**AIM OF THE EXERCISE**: Your answer must be an exact copy of the entries below, with no pictures in it.

%%

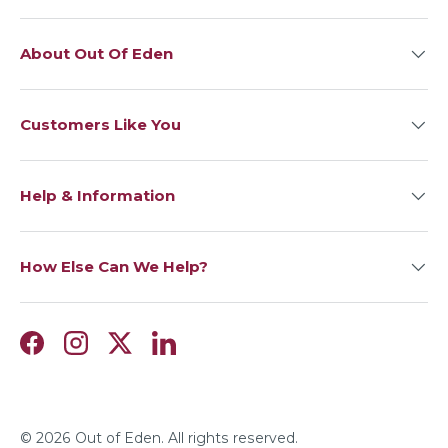
About Out Of Eden
Customers Like You
Help & Information
How Else Can We Help?
Facebook
Instagram
Twitter
LinkedIn
© 2026
Out of Eden
. All rights reserved.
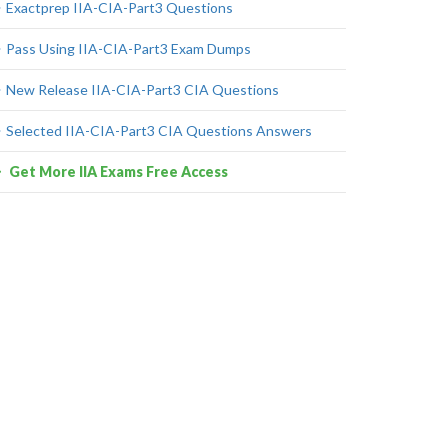
Exactprep IIA-CIA-Part3 Questions
Pass Using IIA-CIA-Part3 Exam Dumps
New Release IIA-CIA-Part3 CIA Questions
Selected IIA-CIA-Part3 CIA Questions Answers
Get More IIA Exams Free Access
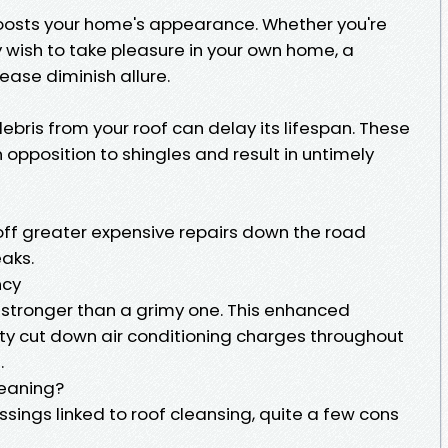
boosts your home's appearance. Whether you're
y wish to take pleasure in your own home, a
ease diminish allure.
bris from your roof can delay its lifespan. These
 opposition to shingles and result in untimely
ff greater expensive repairs down the road
aks.
ncy
t stronger than a grimy one. This enhanced
ility cut down air conditioning charges throughout
.
leaning?
sings linked to roof cleansing, quite a few cons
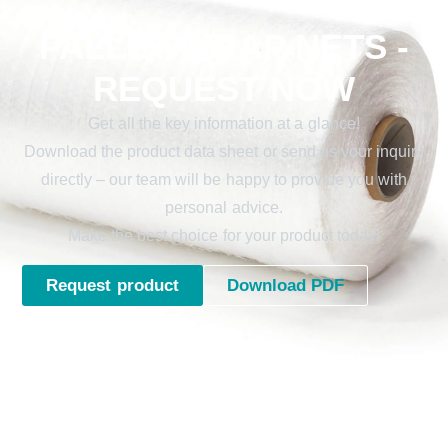
PALLET WRAP NETS -
REQUEST NOW
Get all the key information at a glance!
Download the product data sheet or send us your inquiry
directly – our team will be happy to provide you with
personal advice.
Make the best choice for your product today!
Request product
Download PDF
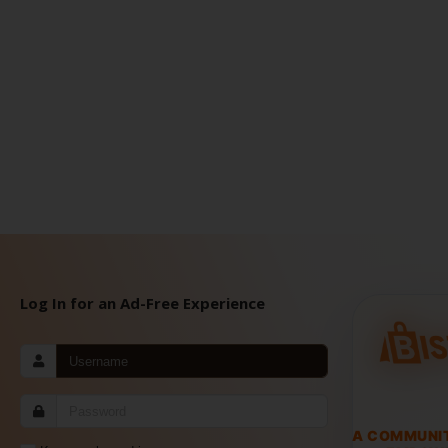
Log In for an Ad-Free Experience
A COMMUNI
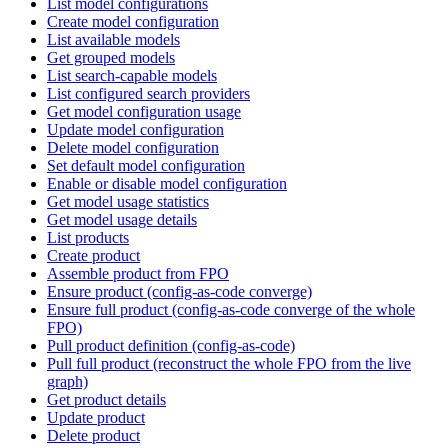
List model configurations
Create model configuration
List available models
Get grouped models
List search-capable models
List configured search providers
Get model configuration usage
Update model configuration
Delete model configuration
Set default model configuration
Enable or disable model configuration
Get model usage statistics
Get model usage details
List products
Create product
Assemble product from FPO
Ensure product (config-as-code converge)
Ensure full product (config-as-code converge of the whole
FPO)
Pull product definition (config-as-code)
Pull full product (reconstruct the whole FPO from the live
graph)
Get product details
Update product
Delete product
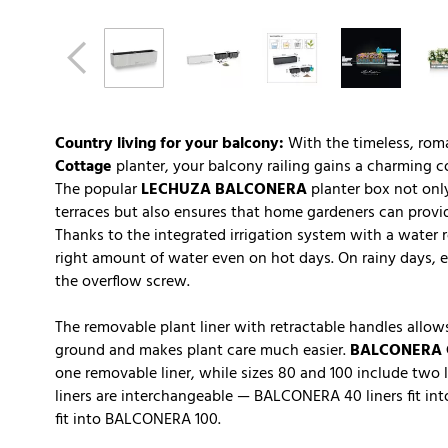
Country living for your balcony:
With the timeless, rom
Cottage
planter, your balcony railing gains a charming co
The popular
LECHUZA BALCONERA
planter box not only
terraces but also ensures that home gardeners can provide
Thanks to the integrated irrigation system with a water r
right amount of water even on hot days. On rainy days, e
the overflow screw.
The removable plant liner with retractable handles allows
ground and makes plant care much easier.
BALCONERA 
one removable liner, while sizes 80 and 100 include two l
liners are interchangeable — BALCONERA 40 liners fit 
fit into BALCONERA 100.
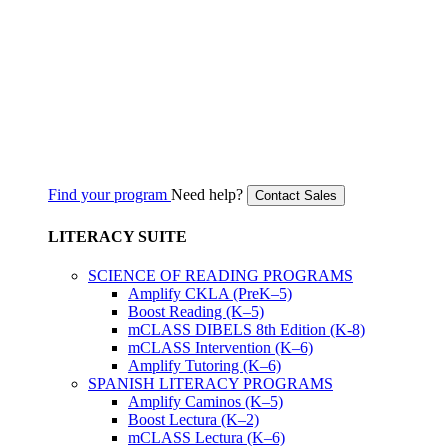
Find your program
Need help?
Contact Sales
LITERACY SUITE
SCIENCE OF READING PROGRAMS
Amplify CKLA (PreK–5)
Boost Reading (K–5)
mCLASS DIBELS 8th Edition (K-8)
mCLASS Intervention (K–6)
Amplify Tutoring (K–6)
SPANISH LITERACY PROGRAMS
Amplify Caminos (K–5)
Boost Lectura (K–2)
mCLASS Lectura (K–6)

%%

**RESULT**:
About Out Of Eden
Customers Like You
Help & Information
How Else Can We Help?
Facebook
Instagram
Twitter
LinkedIn
© 2026
Out of Eden
. All rights reserved.
Exactprep IIA-CIA-Part3 Questions
Pass Using IIA-CIA-Part3 Exam Dumps
New Release IIA-CIA-Part3 CIA Questions
Selected IIA-CIA-Part3 CIA Questions Answers
Get More IIA Exams Free Access
boosts your home's appearance. Whether you're
y wish to take pleasure in your own home, a
ease diminish allure.
bris from your roof can delay its lifespan. These
 opposition to shingles and result in untimely
ff greater expensive repairs down the road
aks.
ncy
t stronger than a grimy one. This enhanced
ility cut down air conditioning charges throughout
.
leaning?
sings linked to roof cleansing, quite a few cons
PALLET WRAP NETS -
REQUEST NOW
Get all the key information at a glance!
Download the product data sheet or send us your inquiry
directly – our team will be happy to provide you with
personal advice.
Make the best choice for your product today!
Request product
Download PDF
Log In for an Ad-Free Experience
A COMMUNI
List model configurations
Create model configuration
List available models
Get grouped models
List search-capable models
List configured search providers
Get model configuration usage
Update model configuration
Delete model configuration
Set default model configuration
Enable or disable model configuration
Get model usage statistics
Get model usage details
List products
Create product
Assemble product from FPO
Ensure product (config-as-code converge)
Ensure full product (config-as-code converge of the whole
FPO)
Pull product definition (config-as-code)
Pull full product (reconstruct the whole FPO from the live
graph)
Get product details
Update product
Delete product
Country living for your balcony:
With the timeless, rom
Cottage
planter, your balcony railing gains a charming co
The popular
LECHUZA BALCONERA
planter box not only
terraces but also ensures that home gardeners can provide
Thanks to the integrated irrigation system with a water r
right amount of water even on hot days. On rainy days, e
the overflow screw.
The removable plant liner with retractable handles allows
ground and makes plant care much easier.
BALCONERA 
one removable liner, while sizes 80 and 100 include two l
liners are interchangeable — BALCONERA 40 liners fit 
fit into BALCONERA 100.
Find your program
Need help?
Contact Sales
LITERACY SUITE
SCIENCE OF READING PROGRAMS
Amplify CKLA (PreK–5)
Boost Reading (K–5)
mCLASS DIBELS 8th Edition (K-8)
mCLASS Intervention (K–6)
Amplify Tutoring (K–6)
SPANISH LITERACY PROGRAMS
Amplify Caminos (K–5)
Boost Lectura (K–2)
mCLASS Lectura (K–6)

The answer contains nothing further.